▸ USANDO LE INFORMAZIONI
1) Stabilisci se ciascuna affermazione concorda con il brano sul tempo in Guccini e rispondi sì o no, citando le parole decisive del brano: (a) L’album L’isola non trovata è del 1970. (b) Nel brano “Un altro giorno è andato” l’ultimo verso viene ripetuto due volte. (c) Il primo album si intitola Folk beat n°1.
2) Per favore, prosegui il brano sul tempo nelle canzoni di Guccini a partire dal punto in cui si interrompe.

▸ BRANO DA LEGGERE
21 ottobre 2021

IL TEMPO IN FRANCESCO GUCCINI a cura di Enrico Pinotti

 


IL TEMPO IN FRANCESCO GUCCINI

Nel primo album Folk beat n°1, un riferimento al tempo già c’è: “Noi non ci saremo”, lui non lo dice, lo lascia immaginare, sarà forse fra millenni. In una canzone successiva ‘Due anni dopo’ è più preciso”…e ti ritroverai due anni dopo al punto di partenza”: ma questa è solo una considerazione, non è una profezia. Guccini, le domande sul tempo passato, su quello presente, su quello che verrà e su quello che scorre se le farà fra poco; non ancora nell’album L’isola non trovata che è del 1970 dove, nella canzone “Tema” però ne pone le premesse: “ Un anno è andato via dalla mia vita e già vedo danzar l’altro che passerà. Cantare il tempo andato sarà il mio tema perché sempre negli anni uguale è il problema. E dirò sempre le stesse cose viste sotto mille angoli diversi. Cercherò i minuti, le ore, i giorni, i mesi che si sono persi”. Sempre in quest’album Due anni dopo c’è il brano “Un altro giorno è andato” che è tutto dedicato al tempo che passa e non ritorna più e qui forse è necessario trascrivere l’ultimo verso, che come solito il cantautore ripete tre volte: “Il tempo andato non ritornerà”

▸ DATI PER ESERCITARSI
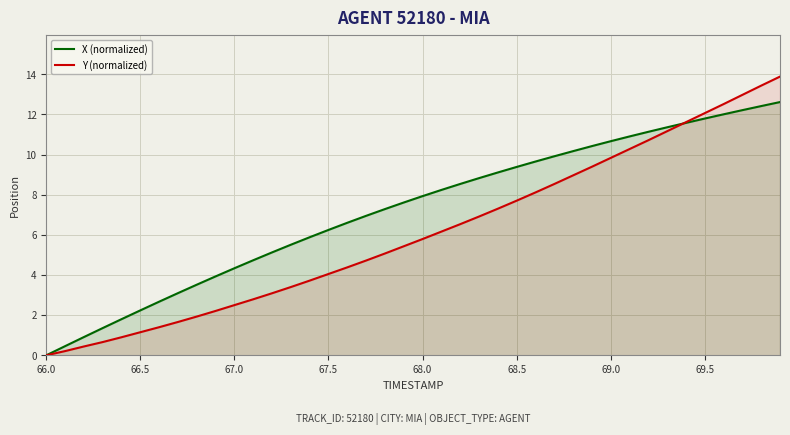

At 66.5, list the series in order from smallest to largest.

Y (normalized), X (normalized)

▸ ESERCIZI RISOLTI
1)
(a) Sì: “nell’album L’isola non trovata che è del 1970”
(b) No: “che come solito il cantautore ripete tre volte”
(c) Sì: “Nel primo album Folk beat n°1”

2)
Nel 1972, Guccini incide l‘album Radici, qui c’è il brano che si titola “Canzone dei dodici mesi” e già questa è un’indicazione esplicativa sul succedersi del tempo ed il ritornello lo stigmatizza: ”O giorni o mesi che andate sempre via, sempre simile a voi è questa vita mia. Diverso tutti gli anni ma tutti gli anni uguale, la mano di tarocchi che non sai mai giocare, la mano di tarocchi che non sai mai giocare.” L’album Radici rappresenta senz’altro una svolta artistica del cantautore: le canzoni si fanno più lunghe e descrittive, le musiche si arricchiscono con strumentisti che anche in seguito collaboreranno con “il Maestro”, Ares Tavolazzi ex ‘Area’, Ellade Bandini alle batterie, Vince Tempera alle tastiere e con la collaborazioni saltuarie di Deborah kooperman al flauto e alla chitarra e di Maurizio Vandelli al moog e al mellotron; si arricchiscono gli arrangiamenti: ne esce un suono che rompe le tradizioni sia di Guccini (chitarre e poco più) che di altri autori del periodo. Importante l’incontro del cantautore con Juan ‘Flaco’ Biondini, chitarrista argentino che lo seguirà per tutta la carriera ,influenzandolo sulle musicalità sudamericane sui tanghi, le milonghe, le chacaera, laz amba. Si potrebbe dire che sono sonorità che anticipano (almeno in Italia) il “progressive rock”unendosi con il jazz. Anche la voce di Guccini si fa più matura, non è più squillante come nelle prime incisioni. Ma, parlando del testo della canzone (Radici), si può dire che mantiene la promessa fatta qualche anno prima: ‘cantare il tempo andato sarà il mio tema’. La canzone si fa memoria, già ricorda la sua infanzia al mulino dei nonni, ricorda le mura della casa sul confine della sera e fa considerazioni sul tempo che passa e già appare un sentimento che si chiama nostalgia e si pone domande antiche a cui non sa rispondere perché ‘la pietra antica non emette suono o parla come il mondo o come il sole, parole troppo grandi per un uomo’.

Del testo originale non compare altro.